Missing link – Wallace, Huxley, Darwin
The word “biology” was coined by Jean-Baptiste Lamarck and Gottfried Treviranus in 1805. Lamarck is known for being the first person to suggest that humans might have arisen from apes, which he mentioned in 1809.
Charles Darwin (1809-1882), the most famous evolutionist, had a different view. Instead of suggesting that humans developed from apes he supported the view of Thomas Henry Huxley that humans and apes have a common ancestry, each arising into an own line of evolution.
In 1831, when he boarded HMS Beagle for the south Atlantic, Darwin was a trainee pastor and a firm believer in the biblical account of the Creation. He sailed with the Beagle for five years as geologist and after visits to the Galapagos Islands west of Ecuador he developed his theory of natural selection in 1838, sharing his observation with only close friends while continuing his research.
In the mid-1840s Alfred Russel Wallace had readings of two crucial works: Charles Lyell’s Principles of Geology and Robert Chambers’s Vestiges of the Natural History of Creation, early popular examinations of biological evolution. In 1848, Wallace and his friend Henry Walter Bates traveled to the Amazon where Bates would carry out his research on natural selection over the next 11 years.
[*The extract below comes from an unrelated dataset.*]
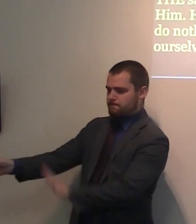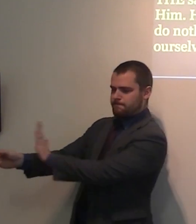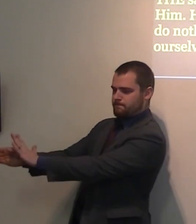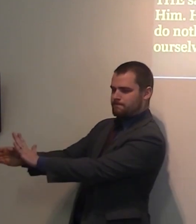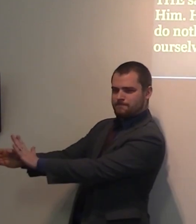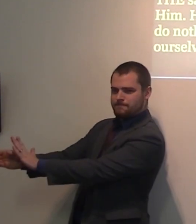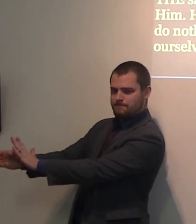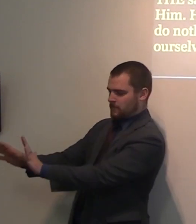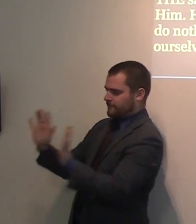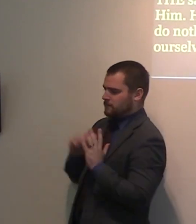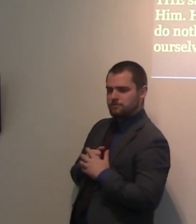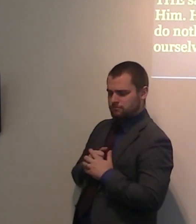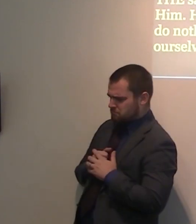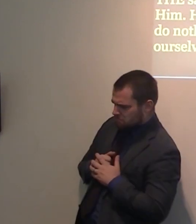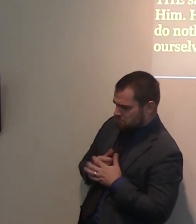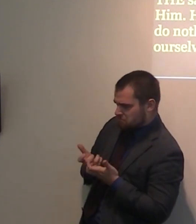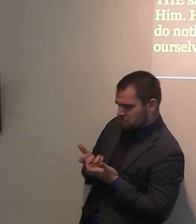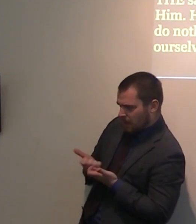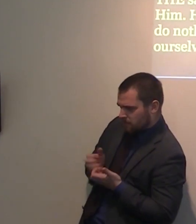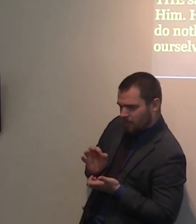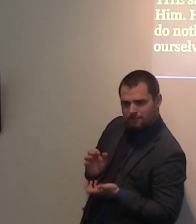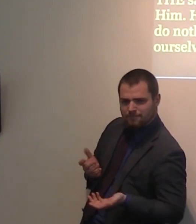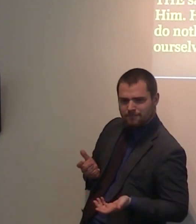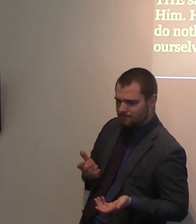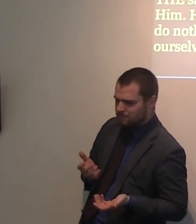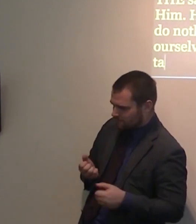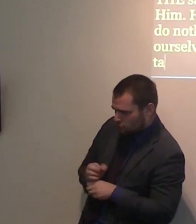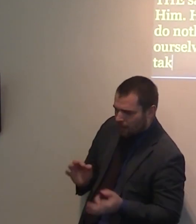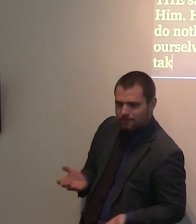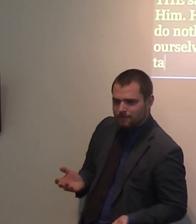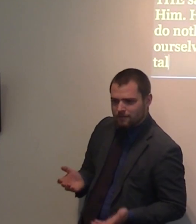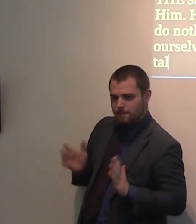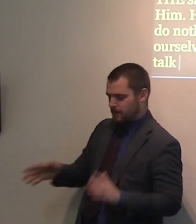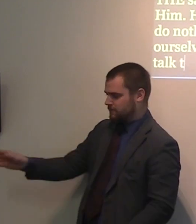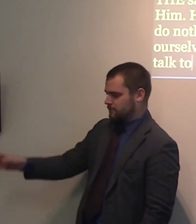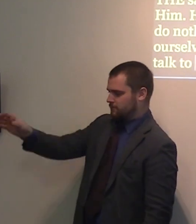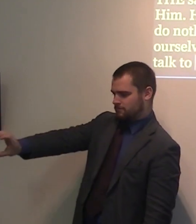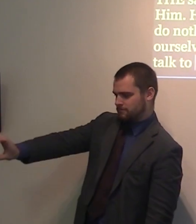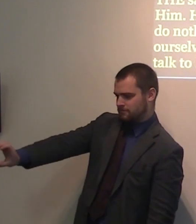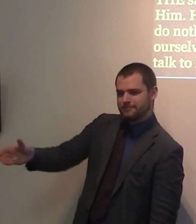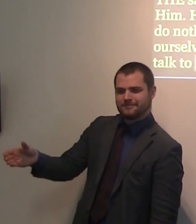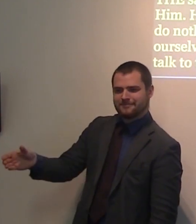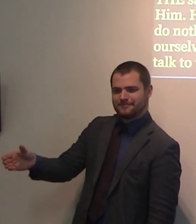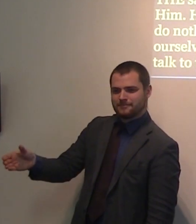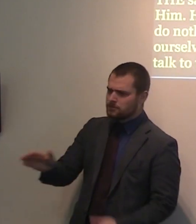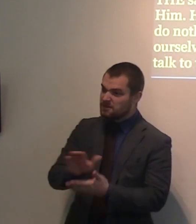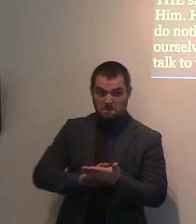from people or separate ourselves from their sins. But we must... Gospel is for people. Gospel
Wallace continued his research in Indonesia in 1856, corresponding with Darwin that year and the next. In 1858, Wallace published the essay On the Law Which Has Regulated the Introduction of New Species which Lyell showed to Darwin, prompting the latter to rush forward completion of his On the Origin of Species, published the next year. From that day on we had “Darwinism,” not “Wallacism.”
The theory of “the missing link” was proposed by Huxley in 1863. While the link is still missing, the theory of evolution has become challenged by ID, or “intelligent design,” the notion that the universe is so complex that it had to be designed by a higher power.